Las residencias constituyen una de las bases estratégicas de las políticas de salud pública. Lejos de ser un simple eslabón laboral, este sistema está diseñado para que el profesional de la salud continúe una formación intensiva y rigurosa en su especialidad, desde contextos reales, integrando saber académico con experiencia práctica en el territorio, y formando perfiles de alta calidad técnica y humana.

Este modelo formativo, acotado en el tiempo y exigente en su propósito, se sustenta en la supervisión continua, el acompañamiento docente y el contacto directo con la complejidad de los problemas sanitarios de la población, articulando al residente con los equipos y estructuras del sistema de salud. Su finalidad es desarrollar competencias profesionales que no sólo respondan a las especialidades médicas, sino que fortalezcan la salud comunitaria y consoliden el derecho a la atención integral como valor público.

Pero este proceso formativo no puede prosperar en entornos distorsionados. La residencia debe desarrollarse en condiciones pedagógicas adecuadas, con un programa de formación explícito, donde el residente sea reconocido como un profesional en formación para especialista y no como un recurso de explotación funcional. Además, la especialización debe facilitar el acceso a la carrera sanitaria, sirviendo como antecedente legítimo de compromiso y mérito.

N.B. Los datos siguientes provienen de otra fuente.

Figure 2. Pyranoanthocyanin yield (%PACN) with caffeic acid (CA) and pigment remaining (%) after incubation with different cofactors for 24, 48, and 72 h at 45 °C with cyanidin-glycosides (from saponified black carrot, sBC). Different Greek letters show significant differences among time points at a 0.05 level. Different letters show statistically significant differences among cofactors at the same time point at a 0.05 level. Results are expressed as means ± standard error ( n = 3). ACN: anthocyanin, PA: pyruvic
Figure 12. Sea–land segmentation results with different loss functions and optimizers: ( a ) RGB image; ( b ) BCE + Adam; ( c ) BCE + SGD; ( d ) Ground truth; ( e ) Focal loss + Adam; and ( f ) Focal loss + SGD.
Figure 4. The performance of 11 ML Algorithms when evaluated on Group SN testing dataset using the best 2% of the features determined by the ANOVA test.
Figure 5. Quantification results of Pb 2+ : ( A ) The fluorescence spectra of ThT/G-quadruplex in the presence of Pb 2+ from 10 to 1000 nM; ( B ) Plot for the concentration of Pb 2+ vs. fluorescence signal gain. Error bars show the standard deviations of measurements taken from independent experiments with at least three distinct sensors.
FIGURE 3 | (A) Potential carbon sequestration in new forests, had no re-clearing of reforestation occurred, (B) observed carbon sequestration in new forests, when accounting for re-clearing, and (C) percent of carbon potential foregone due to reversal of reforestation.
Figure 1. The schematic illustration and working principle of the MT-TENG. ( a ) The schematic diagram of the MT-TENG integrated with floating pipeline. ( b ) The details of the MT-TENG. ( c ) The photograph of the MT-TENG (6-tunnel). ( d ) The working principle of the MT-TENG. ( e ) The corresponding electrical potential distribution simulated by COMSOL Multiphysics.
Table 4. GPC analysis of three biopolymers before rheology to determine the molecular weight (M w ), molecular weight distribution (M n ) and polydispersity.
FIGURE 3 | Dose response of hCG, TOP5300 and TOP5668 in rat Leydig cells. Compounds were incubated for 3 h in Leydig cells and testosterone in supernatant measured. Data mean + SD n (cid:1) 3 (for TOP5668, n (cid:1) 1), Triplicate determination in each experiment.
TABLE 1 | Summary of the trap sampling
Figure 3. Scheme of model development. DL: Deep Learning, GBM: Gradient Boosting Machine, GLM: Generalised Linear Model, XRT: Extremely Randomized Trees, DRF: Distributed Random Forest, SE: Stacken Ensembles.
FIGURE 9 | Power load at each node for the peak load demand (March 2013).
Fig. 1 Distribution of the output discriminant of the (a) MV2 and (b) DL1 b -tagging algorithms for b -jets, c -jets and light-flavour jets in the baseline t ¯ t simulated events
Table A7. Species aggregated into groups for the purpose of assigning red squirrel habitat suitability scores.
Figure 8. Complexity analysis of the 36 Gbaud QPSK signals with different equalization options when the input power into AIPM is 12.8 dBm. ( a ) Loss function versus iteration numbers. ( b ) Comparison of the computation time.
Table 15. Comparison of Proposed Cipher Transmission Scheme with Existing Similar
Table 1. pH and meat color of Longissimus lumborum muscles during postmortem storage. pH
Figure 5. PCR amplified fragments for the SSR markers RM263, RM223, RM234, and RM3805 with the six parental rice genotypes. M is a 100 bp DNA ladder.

El sistema de residencias fue pensado como una escuela clínica al servicio de la salud colectiva, no como un parche institucional para cubrir carencias presupuestarias ni como una cantera de mano de obra desprotegida. Desnaturalizar ese propósito es atacar el corazón del sistema sanitario y desvalorizar así la calidad de atención que la sociedad tiene derecho a recibir.

Lo que alguna vez fue concebido como un espacio privilegiado de formación científica, hoy se encuentra viciado en su contenido pedagógico por una lógica de explotación laboral encubierta, donde los residentes son utilizados como vanguardia funcional del aparato sindical.

En este escenario aparece una figura conocida pero rara vez vinculada a la salud pública: el ñoqui. El ingreso de personal sin funciones reales —por razones políticas o clientelares— se ha naturalizado en muchas áreas del Estado. En el sistema de salud, esto implica no sólo un desvío de recursos, sino la consolidación de lo que podríamos llamar obesidad institucional: estructuras que “engordan” pero no funcionan, que consumen sin producir valor público; como muestra en forma inocultable la situación del Hospital Posadas.

Y la obesidad, se sabe, no se combate con motosierra. Requiere diagnóstico, conducción y políticas serias y sostenidas. Es decir, gobernanza, no sostener el espejismo sanitario como apariencia engañosa. Y aquí radica el núcleo del conflicto: mientras se precariza a quienes deberían estar en el centro de la formación médica, se sostiene un modelo de gestión opaco, que responde más a equilibrios de poder que a objetivos institucionales.

En definitiva, lo que se degrada no es solo una estructura de residencia, sino una concepción entera de la salud pública: aquella que concebía la medicina como una ciencia rigurosa, con vocación humanista y compromiso institucional, y no como una tabla de salvación improvisada para gestionar la decadencia.